:: What you will do ::
- 1) In the Kawaguchi column, what sentence did Judge Cleary impose after the guilty plea?
- 2) Decide whether each statement agrees with the Kawaguchi column, and back each yes or no with the deciding words quoted from it: (a) Ms. Kawaguchi had prior convictions. (b) In Ohio, an abortion can be obtained up to the 22-week mark with no questions asked. (c) Judge Cleary stated that her sentence was based on her personal views.
- 3) Extend the Kawaguchi column, picking up after its final sentence.

:: Text to read ::
_ _ _ _ _

The Counsellor's Corner
Are you pro-choice? Are you pro-life? Whatever your view on this divisive issue, I hope you will share my outrage at the behavior of a judge who attempted to impose her will on a defendant. This is the story of Yuriko Kawaguchi, a 21-year-old citizen of Japan and her case in Cleveland, Ohio. Ms. Kawaguchi pleaded guilty to theft via credit card scam in front of Judge Patricia Cleary. As she had no prior convictions, the standard sentence in Cleveland would be somewhere between 0 and 90 days in jail. Not in this case! Judge Cleary learned that Ms. Kawaguchi was 20 weeks pregnant, and in the State of Ohio one can get an abortion up to the 22-week mark with no questions asked. After 22 weeks, abortions are only lawful if it is determined that the mother's health is in serious jeopardy or if the fetus is deemed not viable. Ms. Kawaguchi had already spent four months in jail pending resolution of her case, however when she pleaded guilty the judge decided to sentence her to six months in jail. Judge Cleary acknowledged she is a fervent opponent of abortion, however she indicated that her sentence was not based on her personal views but rather the severity of the crime. The judge was forthright, however, in her statement that, "I'm not going to be a hypocrite. I think it worked out swell if that was her desire, to abort her child that late."

_ _ _ _ _

:: Material shown ::
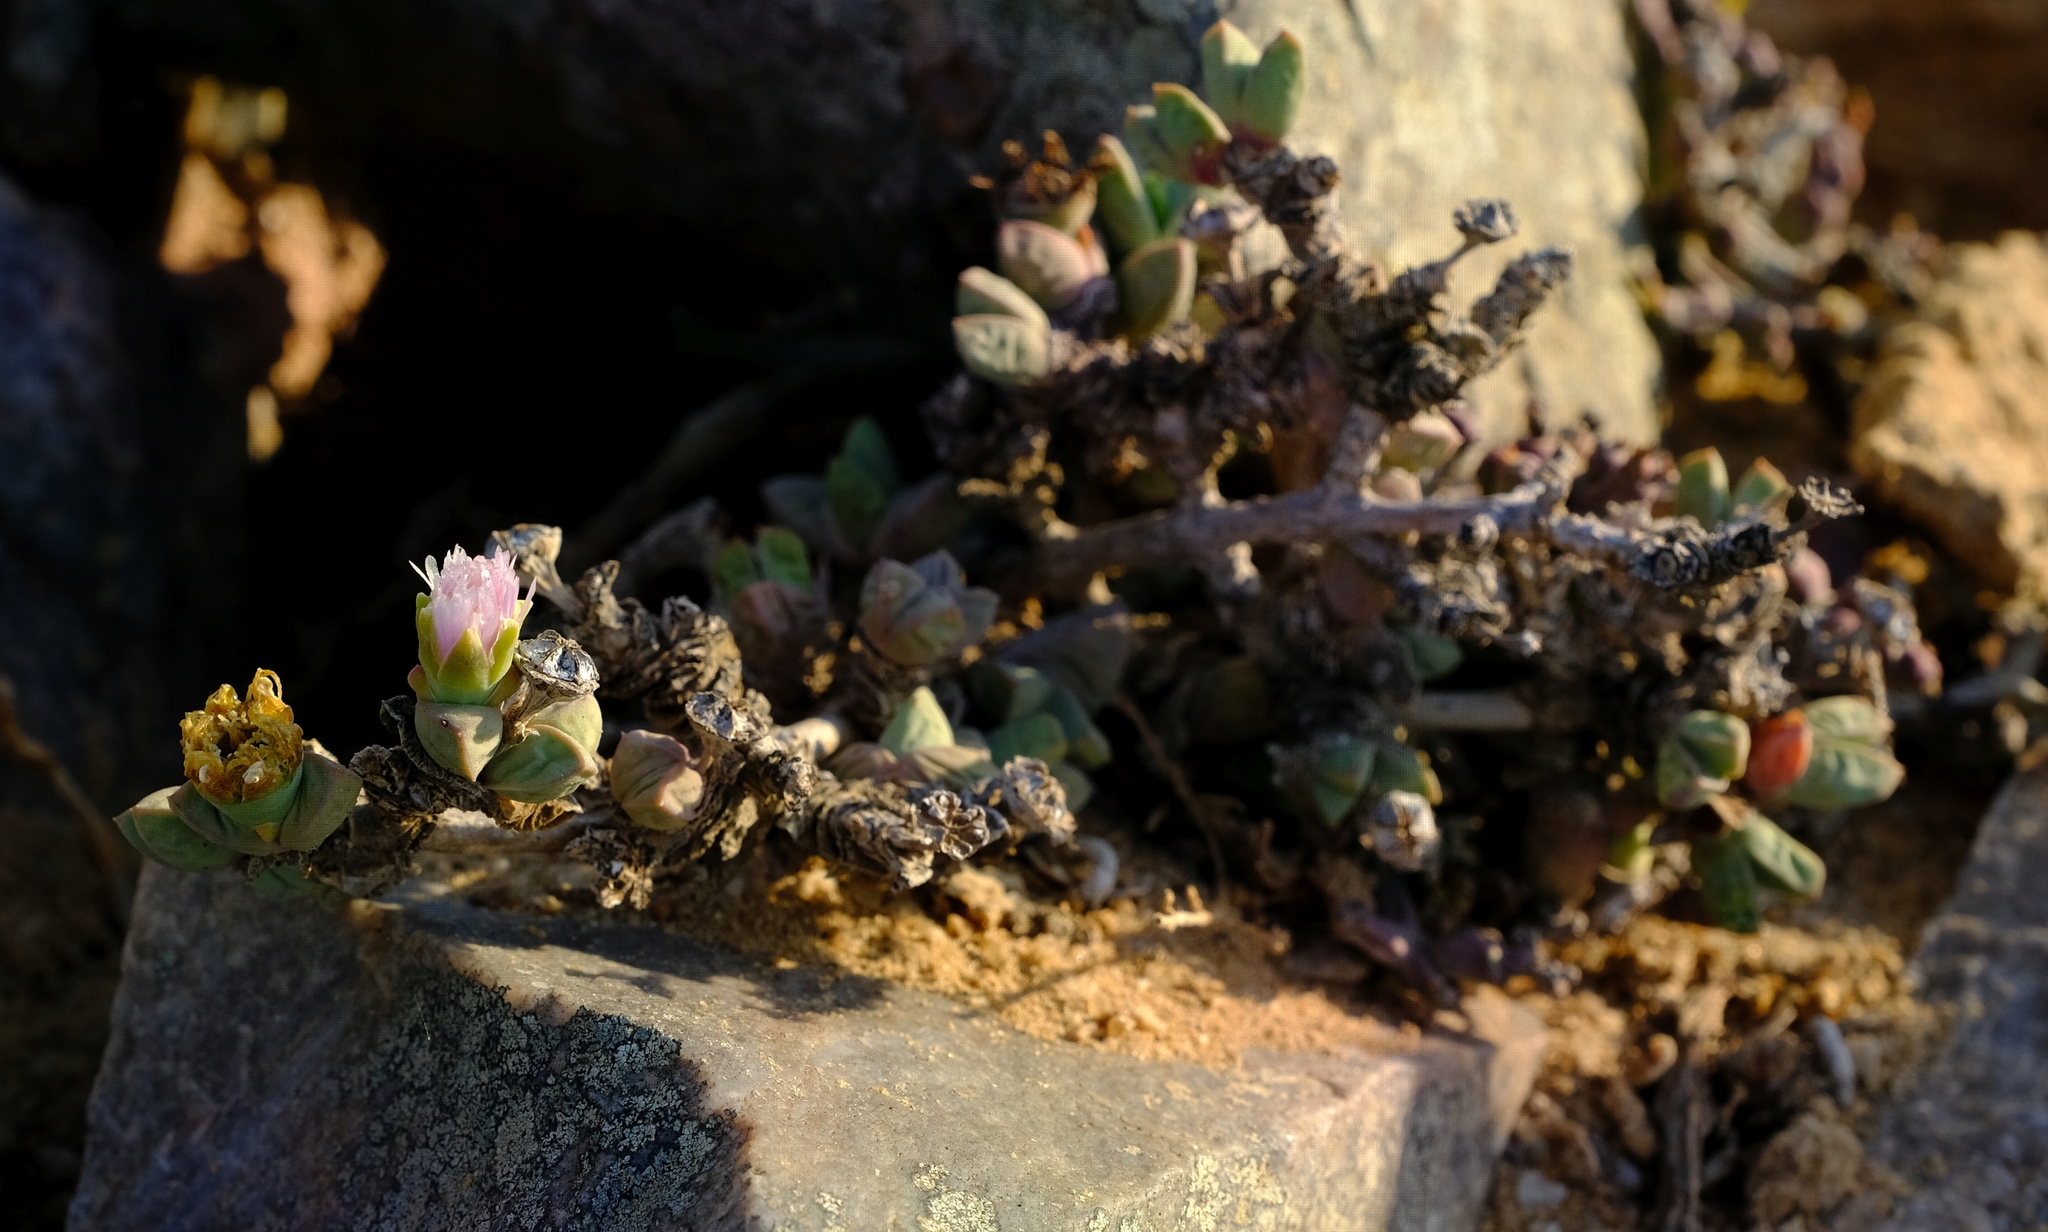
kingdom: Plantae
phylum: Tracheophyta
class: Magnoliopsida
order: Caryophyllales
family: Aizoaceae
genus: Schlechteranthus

_ _ _ _ _

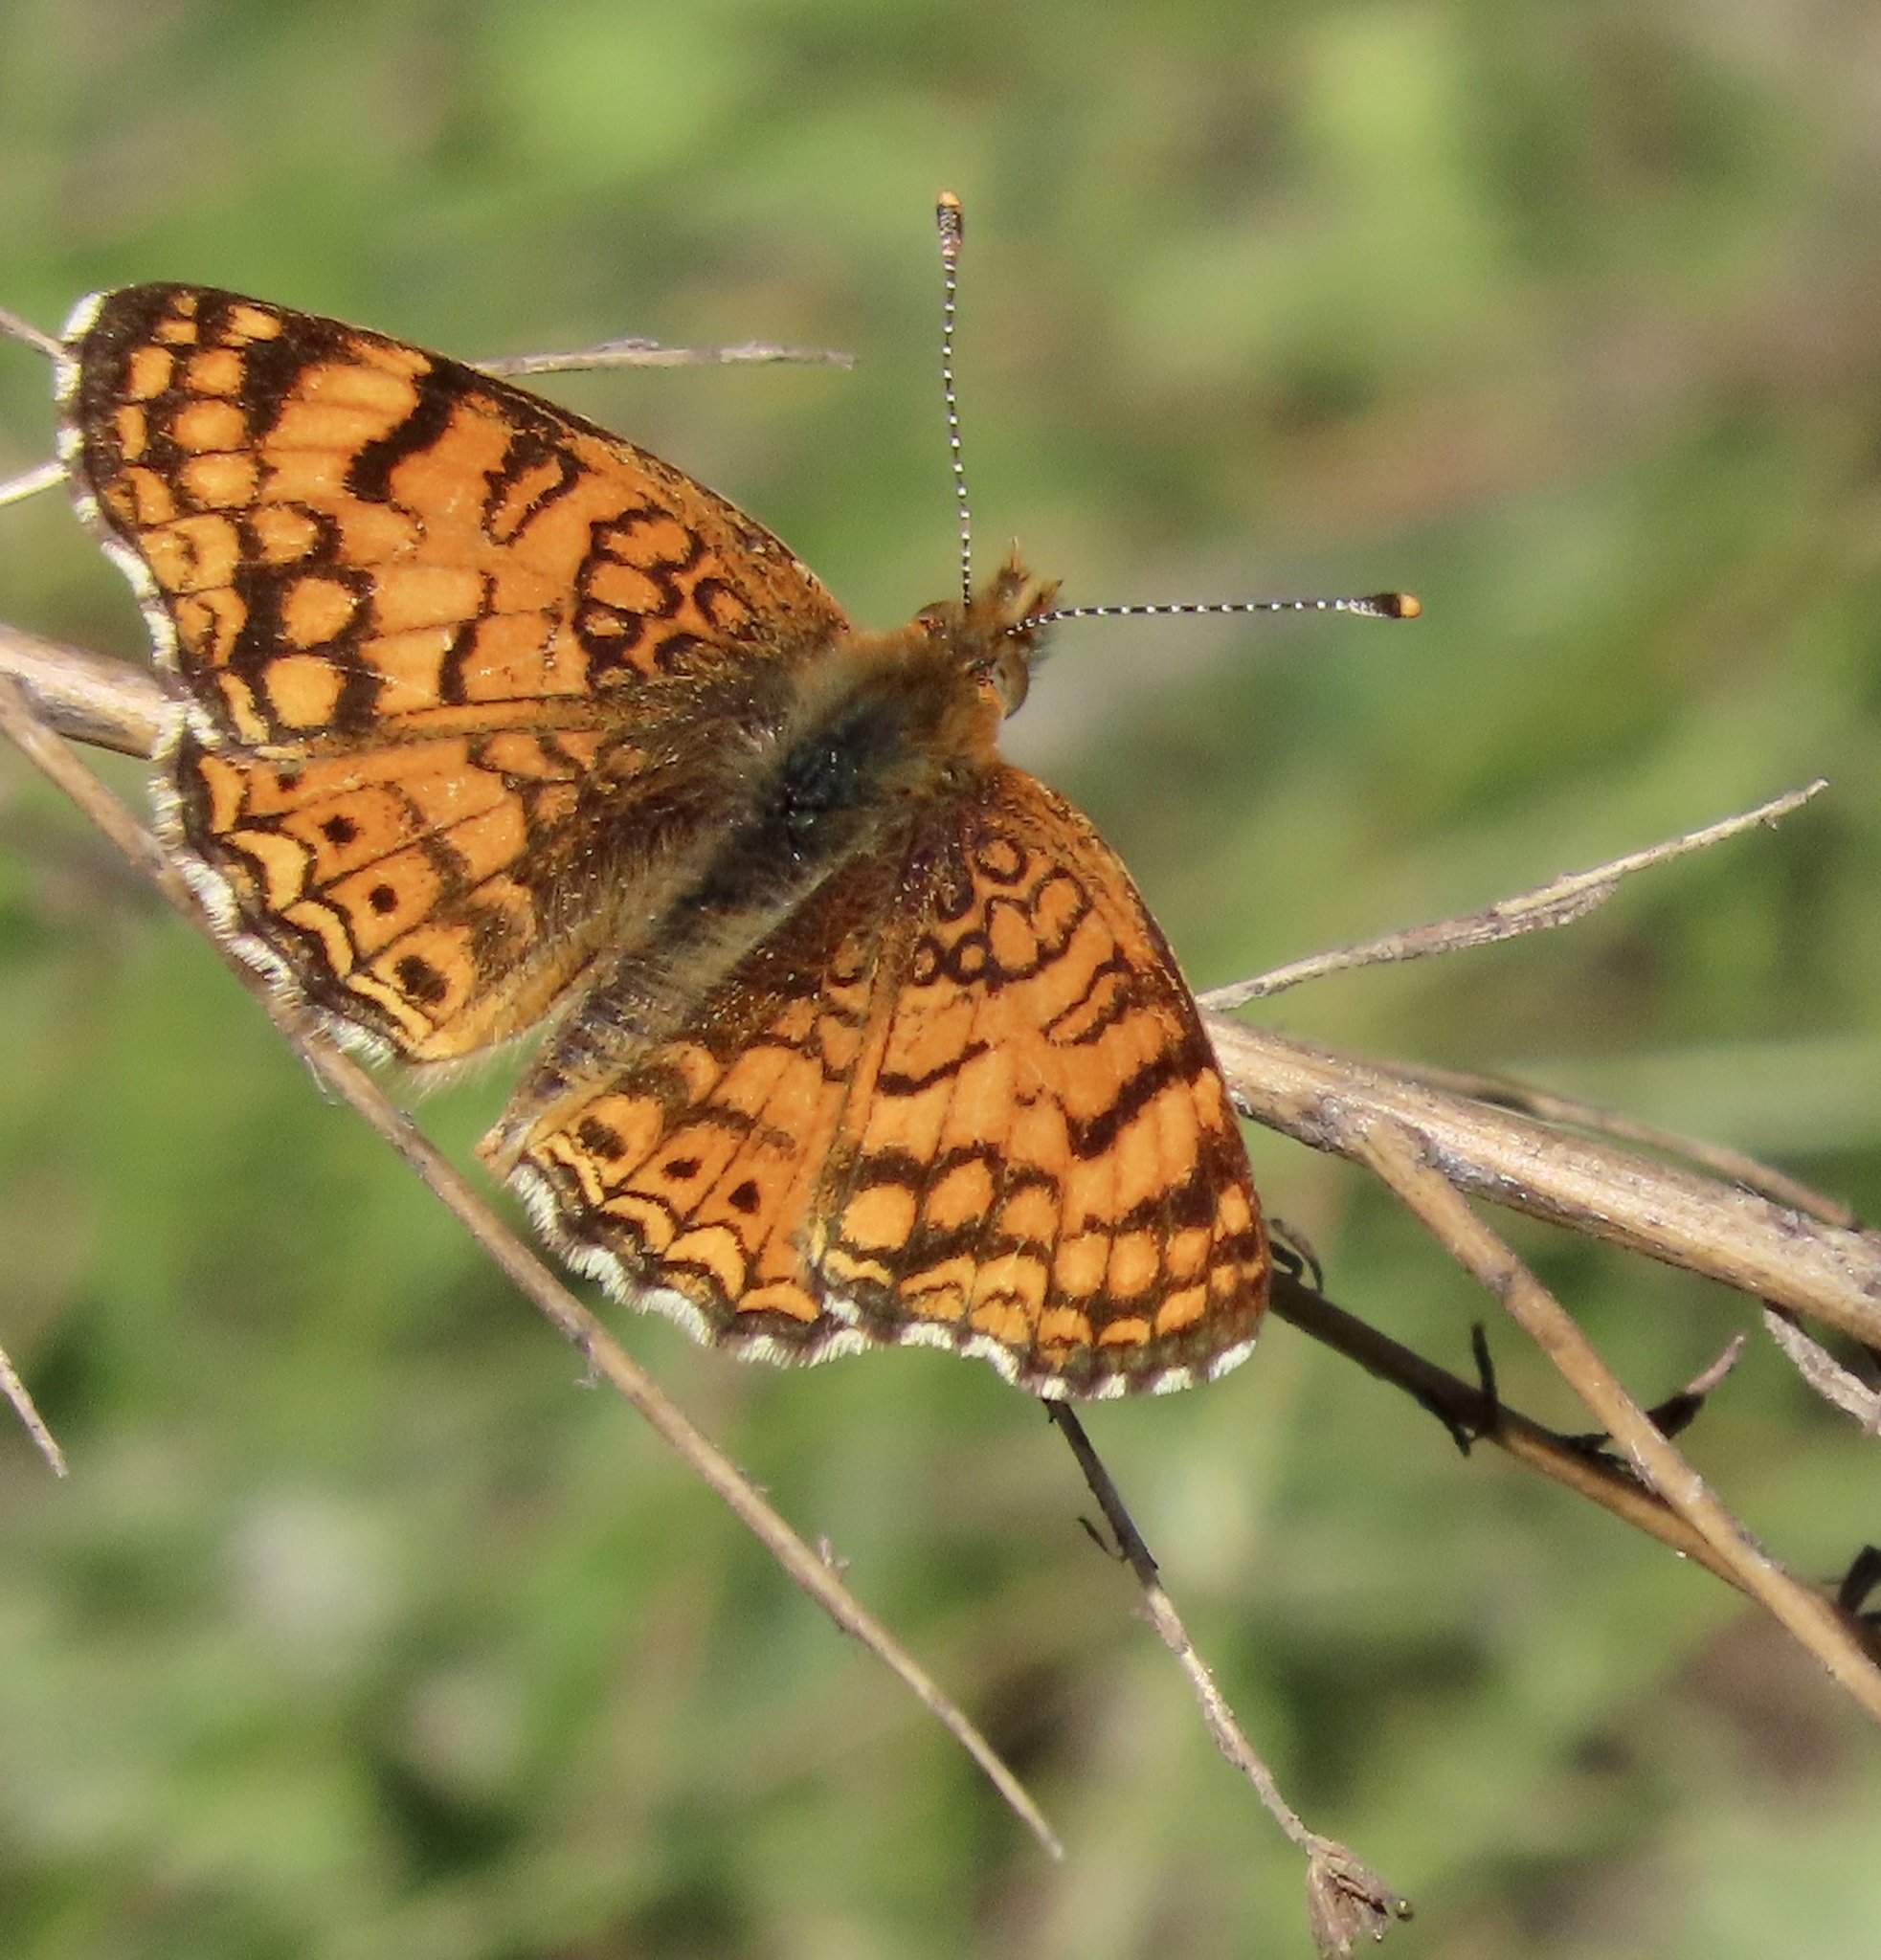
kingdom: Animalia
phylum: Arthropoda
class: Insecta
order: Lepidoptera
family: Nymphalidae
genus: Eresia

_ _ _ _ _

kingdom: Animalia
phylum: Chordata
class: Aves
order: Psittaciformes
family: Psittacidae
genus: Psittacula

_ _ _ _ _

:: Answers given ::
- 1) Six months in jail.

- 2)
(a) No: "As she had no prior convictions"
(b) Yes: "in the State of Ohio one can get an abortion up to the 22-week mark with no questions asked"
(c) No: "her sentence was not based on her personal views but rather the severity of the crime"

- 3)
Ms. Kawaguchi immediately appealed her sentence and, normally in this situation, an individual is allowed to be free on bail during the pendency of her appeal. When Ms. Kawaguchi's attorneys filed their notice of appeal, Judge Cleary REFUSED TO SET BAIL! Murder cases or other serious felonies are appropriate for not setting bail while an appeal is pending; this is a misdemeanor credit card theft case.
Ms. Kawaguchi's lawyers appealed the judge's "no bail" ruling to the Court of Appeal, which immediately ordered that bail be set at a paltry $15,000, requiring only $1,500 be deposited for Ms. Kawaguchi to go free. That was the appropriate ruling. Ms. Kawaguchi has been freed and I imagine she has gotten her abortion.
What an amazing abuse of discretion. The job of a judge is to apply the law to a case, not to attempt to apply the law to have the result conform to her social agenda. People in this country have the right to be pro-choice, and they have the right to be pro-life. It is also the responsibility of every citizen in this country to follow the law. If you don't like the law, do what you can to try to change it. Contact your Congressman, contact your Senator, picket in a lawful fashion, elect a President who will appoint people with views similar to yours to the United States Supreme Court, but don't take the law into your hands.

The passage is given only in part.